Exercise objective
Please copy exactly the lines from the first in the records through the line that contains "middle dip: (91, 111)", but not the pictures.

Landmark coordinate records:
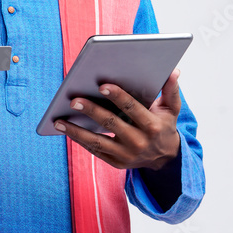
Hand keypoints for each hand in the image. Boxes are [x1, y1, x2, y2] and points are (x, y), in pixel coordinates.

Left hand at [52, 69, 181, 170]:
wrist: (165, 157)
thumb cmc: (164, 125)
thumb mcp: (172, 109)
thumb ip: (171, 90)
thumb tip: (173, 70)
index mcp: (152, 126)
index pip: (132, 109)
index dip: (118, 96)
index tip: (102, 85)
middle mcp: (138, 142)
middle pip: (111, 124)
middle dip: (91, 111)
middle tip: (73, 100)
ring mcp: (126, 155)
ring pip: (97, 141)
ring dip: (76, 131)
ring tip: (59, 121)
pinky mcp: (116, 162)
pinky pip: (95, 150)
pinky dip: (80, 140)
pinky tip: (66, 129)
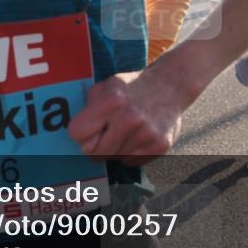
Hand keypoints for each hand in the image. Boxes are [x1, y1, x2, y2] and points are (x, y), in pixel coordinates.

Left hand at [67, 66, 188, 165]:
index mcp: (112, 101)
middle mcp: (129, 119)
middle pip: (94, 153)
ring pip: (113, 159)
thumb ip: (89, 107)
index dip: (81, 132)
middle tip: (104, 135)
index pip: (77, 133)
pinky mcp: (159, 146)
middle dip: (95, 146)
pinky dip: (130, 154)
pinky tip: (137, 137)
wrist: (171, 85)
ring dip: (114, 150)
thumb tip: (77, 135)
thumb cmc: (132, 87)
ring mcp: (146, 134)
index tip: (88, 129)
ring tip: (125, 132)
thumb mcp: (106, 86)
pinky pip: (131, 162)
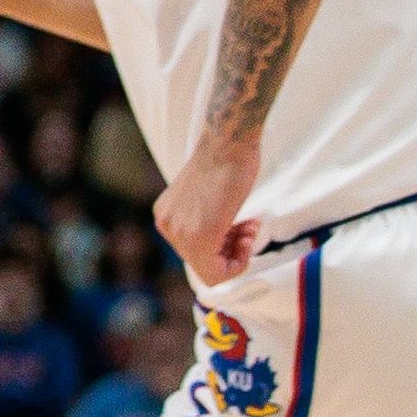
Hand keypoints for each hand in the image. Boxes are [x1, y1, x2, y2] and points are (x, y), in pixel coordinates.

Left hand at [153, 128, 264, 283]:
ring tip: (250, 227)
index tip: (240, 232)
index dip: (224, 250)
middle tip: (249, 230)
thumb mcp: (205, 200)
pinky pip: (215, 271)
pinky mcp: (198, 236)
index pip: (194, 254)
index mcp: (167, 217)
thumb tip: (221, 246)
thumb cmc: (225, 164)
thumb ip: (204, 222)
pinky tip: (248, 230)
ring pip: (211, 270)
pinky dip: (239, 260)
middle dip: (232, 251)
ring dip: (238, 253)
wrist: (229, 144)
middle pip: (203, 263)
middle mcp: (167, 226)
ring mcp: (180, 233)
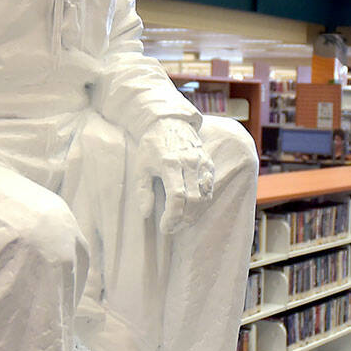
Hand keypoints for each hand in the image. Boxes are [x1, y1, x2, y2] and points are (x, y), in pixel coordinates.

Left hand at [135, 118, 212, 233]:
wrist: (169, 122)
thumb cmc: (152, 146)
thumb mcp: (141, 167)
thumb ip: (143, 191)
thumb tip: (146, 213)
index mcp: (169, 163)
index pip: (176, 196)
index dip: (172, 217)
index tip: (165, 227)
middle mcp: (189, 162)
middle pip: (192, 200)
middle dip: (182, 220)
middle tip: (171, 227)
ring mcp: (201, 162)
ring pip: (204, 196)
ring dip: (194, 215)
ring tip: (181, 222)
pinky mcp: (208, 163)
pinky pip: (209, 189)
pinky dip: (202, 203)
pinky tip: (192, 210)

Your solution
Hand keypoints for each hand in the image. Boxes are [x1, y1, x2, y2] and points are (x, y), in pixel coordinates.

Left hand at [52, 69, 181, 170]:
wrist: (165, 157)
thumb cmc: (164, 125)
thumb mcp: (172, 109)
thumb ip: (171, 90)
thumb tip: (173, 70)
index mcp: (152, 126)
index pip: (132, 109)
index dip: (118, 96)
index tip: (102, 85)
middle mcp: (138, 142)
middle pip: (111, 124)
middle dip: (91, 111)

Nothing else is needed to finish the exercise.